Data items
● ● ● ● ●
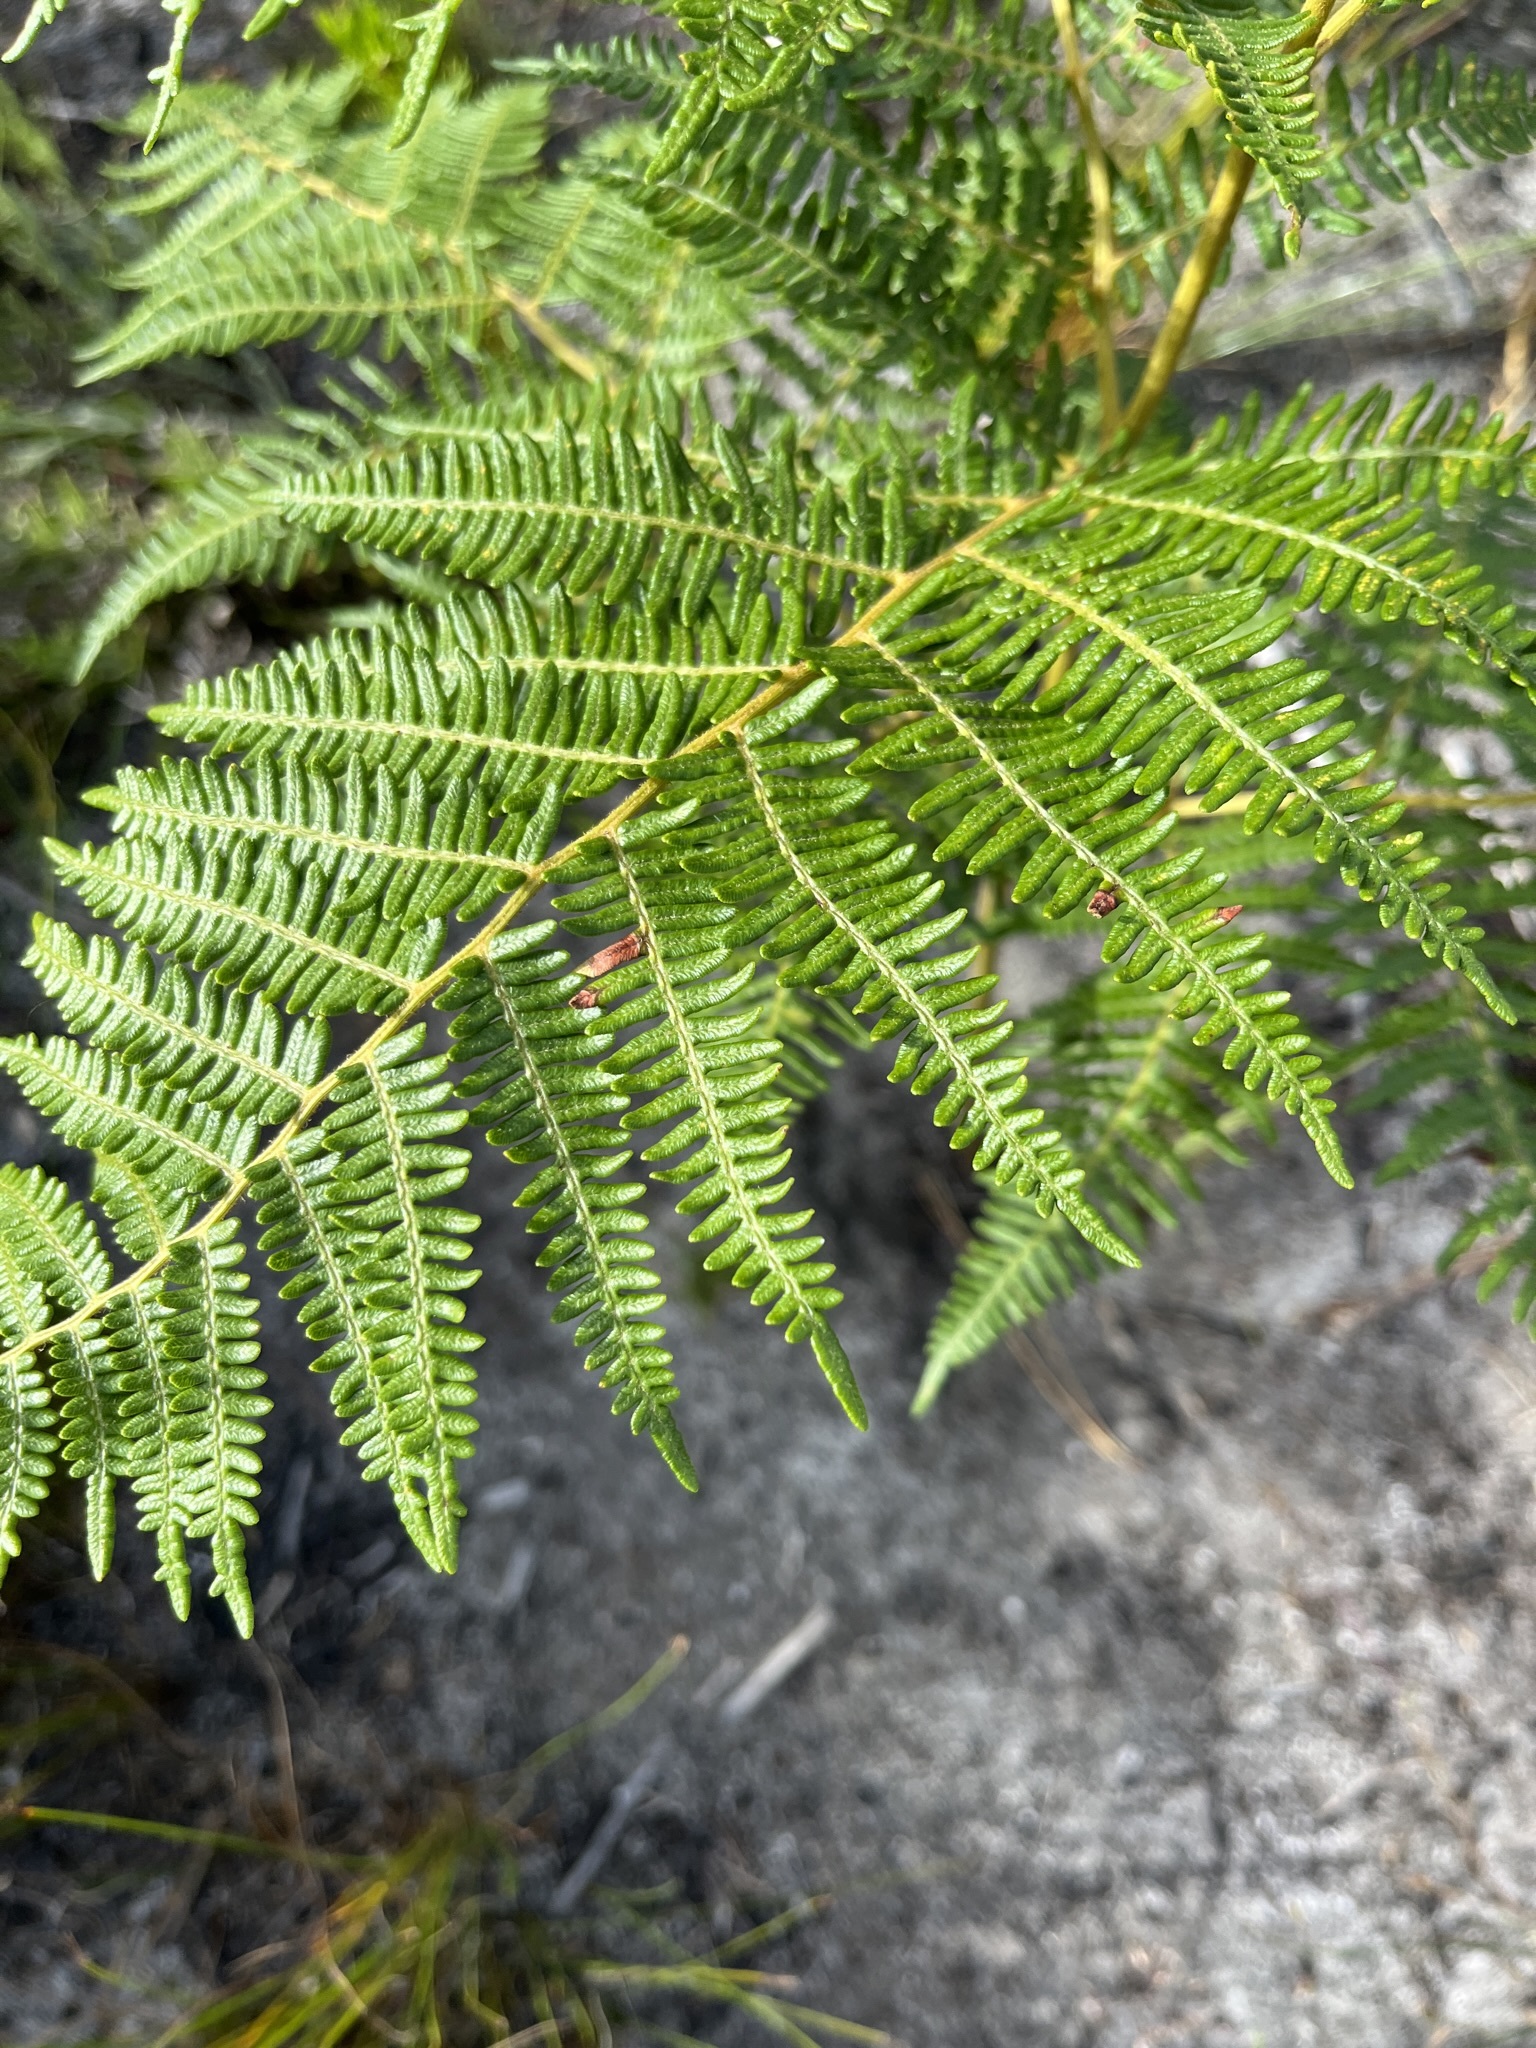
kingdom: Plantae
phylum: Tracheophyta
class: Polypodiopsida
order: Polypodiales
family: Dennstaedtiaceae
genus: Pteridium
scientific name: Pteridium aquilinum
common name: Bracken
● ● ● ● ●
Goal
Can you arrange the lines of the material as a numbered list, from the line with "class: Polypodiopsida" up to and including the last line, leaving out any blank lines?

Answer to the problem
1. class: Polypodiopsida
2. order: Polypodiales
3. family: Dennstaedtiaceae
4. genus: Pteridium
5. scientific name: Pteridium aquilinum
6. common name: Bracken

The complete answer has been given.